* Records provided:
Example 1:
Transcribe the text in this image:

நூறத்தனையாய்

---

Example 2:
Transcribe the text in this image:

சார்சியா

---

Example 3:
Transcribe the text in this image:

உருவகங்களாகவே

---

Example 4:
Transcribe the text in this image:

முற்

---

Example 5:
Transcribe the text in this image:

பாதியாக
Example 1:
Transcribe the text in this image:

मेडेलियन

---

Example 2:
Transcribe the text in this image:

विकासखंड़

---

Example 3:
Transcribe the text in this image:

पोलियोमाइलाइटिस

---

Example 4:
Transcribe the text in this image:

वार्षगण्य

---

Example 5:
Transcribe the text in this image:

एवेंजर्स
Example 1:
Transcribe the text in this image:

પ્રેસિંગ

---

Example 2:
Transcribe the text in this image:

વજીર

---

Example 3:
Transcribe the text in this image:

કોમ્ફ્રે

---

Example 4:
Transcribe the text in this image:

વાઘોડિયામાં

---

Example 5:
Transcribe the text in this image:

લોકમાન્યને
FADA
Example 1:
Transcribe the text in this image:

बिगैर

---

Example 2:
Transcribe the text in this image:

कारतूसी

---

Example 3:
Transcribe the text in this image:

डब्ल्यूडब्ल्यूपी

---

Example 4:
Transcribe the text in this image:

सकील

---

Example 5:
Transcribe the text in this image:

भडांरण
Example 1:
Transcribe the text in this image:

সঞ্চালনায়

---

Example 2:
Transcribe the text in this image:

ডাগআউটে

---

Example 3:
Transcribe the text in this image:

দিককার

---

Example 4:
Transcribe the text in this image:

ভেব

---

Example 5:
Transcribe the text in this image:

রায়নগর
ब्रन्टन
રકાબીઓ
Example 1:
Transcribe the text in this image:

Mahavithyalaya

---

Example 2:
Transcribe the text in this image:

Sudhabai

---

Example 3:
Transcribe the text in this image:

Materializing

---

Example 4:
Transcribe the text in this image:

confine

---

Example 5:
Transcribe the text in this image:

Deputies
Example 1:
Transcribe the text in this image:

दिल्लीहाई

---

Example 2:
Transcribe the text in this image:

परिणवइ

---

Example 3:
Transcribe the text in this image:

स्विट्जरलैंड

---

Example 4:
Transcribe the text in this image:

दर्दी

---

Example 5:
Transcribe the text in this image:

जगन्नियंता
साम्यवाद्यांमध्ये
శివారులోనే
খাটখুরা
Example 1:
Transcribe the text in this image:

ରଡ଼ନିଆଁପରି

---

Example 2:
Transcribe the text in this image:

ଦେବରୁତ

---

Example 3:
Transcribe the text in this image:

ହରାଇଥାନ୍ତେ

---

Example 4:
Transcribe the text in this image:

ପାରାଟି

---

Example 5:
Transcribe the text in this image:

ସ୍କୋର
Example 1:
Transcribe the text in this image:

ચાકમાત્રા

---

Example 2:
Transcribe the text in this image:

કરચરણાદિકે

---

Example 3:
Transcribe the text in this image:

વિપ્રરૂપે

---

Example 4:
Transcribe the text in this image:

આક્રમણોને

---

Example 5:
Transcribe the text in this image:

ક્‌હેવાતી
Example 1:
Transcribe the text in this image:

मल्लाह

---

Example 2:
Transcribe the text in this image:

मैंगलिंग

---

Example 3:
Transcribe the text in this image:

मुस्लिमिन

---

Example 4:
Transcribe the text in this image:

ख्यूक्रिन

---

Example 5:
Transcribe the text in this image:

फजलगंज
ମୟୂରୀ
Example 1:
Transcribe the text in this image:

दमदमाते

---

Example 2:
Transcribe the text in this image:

* Exercise instructions:
Set the data down once more, exactly as it stands.

* Answer area:
Example 1:
Transcribe the text in this image:

நூறத்தனையாய்

---

Example 2:
Transcribe the text in this image:

சார்சியா

---

Example 3:
Transcribe the text in this image:

உருவகங்களாகவே

---

Example 4:
Transcribe the text in this image:

முற்

---

Example 5:
Transcribe the text in this image:

பாதியாக
Example 1:
Transcribe the text in this image:

मेडेलियन

---

Example 2:
Transcribe the text in this image:

विकासखंड़

---

Example 3:
Transcribe the text in this image:

पोलियोमाइलाइटिस

---

Example 4:
Transcribe the text in this image:

वार्षगण्य

---

Example 5:
Transcribe the text in this image:

एवेंजर्स
Example 1:
Transcribe the text in this image:

પ્રેસિંગ

---

Example 2:
Transcribe the text in this image:

વજીર

---

Example 3:
Transcribe the text in this image:

કોમ્ફ્રે

---

Example 4:
Transcribe the text in this image:

વાઘોડિયામાં

---

Example 5:
Transcribe the text in this image:

લોકમાન્યને
FADA
Example 1:
Transcribe the text in this image:

बिगैर

---

Example 2:
Transcribe the text in this image:

कारतूसी

---

Example 3:
Transcribe the text in this image:

डब्ल्यूडब्ल्यूपी

---

Example 4:
Transcribe the text in this image:

सकील

---

Example 5:
Transcribe the text in this image:

भडांरण
Example 1:
Transcribe the text in this image:

সঞ্চালনায়

---

Example 2:
Transcribe the text in this image:

ডাগআউটে

---

Example 3:
Transcribe the text in this image:

দিককার

---

Example 4:
Transcribe the text in this image:

ভেব

---

Example 5:
Transcribe the text in this image:

রায়নগর
ब्रन्टन
રકાબીઓ
Example 1:
Transcribe the text in this image:

Mahavithyalaya

---

Example 2:
Transcribe the text in this image:

Sudhabai

---

Example 3:
Transcribe the text in this image:

Materializing

---

Example 4:
Transcribe the text in this image:

confine

---

Example 5:
Transcribe the text in this image:

Deputies
Example 1:
Transcribe the text in this image:

दिल्लीहाई

---

Example 2:
Transcribe the text in this image:

परिणवइ

---

Example 3:
Transcribe the text in this image:

स्विट्जरलैंड

---

Example 4:
Transcribe the text in this image:

दर्दी

---

Example 5:
Transcribe the text in this image:

जगन्नियंता
साम्यवाद्यांमध्ये
శివారులోనే
খাটখুরা
Example 1:
Transcribe the text in this image:

ରଡ଼ନିଆଁପରି

---

Example 2:
Transcribe the text in this image:

ଦେବରୁତ

---

Example 3:
Transcribe the text in this image:

ହରାଇଥାନ୍ତେ

---

Example 4:
Transcribe the text in this image:

ପାରାଟି

---

Example 5:
Transcribe the text in this image:

ସ୍କୋର
Example 1:
Transcribe the text in this image:

ચાકમાત્રા

---

Example 2:
Transcribe the text in this image:

કરચરણાદિકે

---

Example 3:
Transcribe the text in this image:

વિપ્રરૂપે

---

Example 4:
Transcribe the text in this image:

આક્રમણોને

---

Example 5:
Transcribe the text in this image:

ક્‌હેવાતી
Example 1:
Transcribe the text in this image:

मल्लाह

---

Example 2:
Transcribe the text in this image:

मैंगलिंग

---

Example 3:
Transcribe the text in this image:

मुस्लिमिन

---

Example 4:
Transcribe the text in this image:

ख्यूक्रिन

---

Example 5:
Transcribe the text in this image:

फजलगंज
ମୟୂରୀ
Example 1:
Transcribe the text in this image:

दमदमाते

---

Example 2:
Transcribe the text in this image:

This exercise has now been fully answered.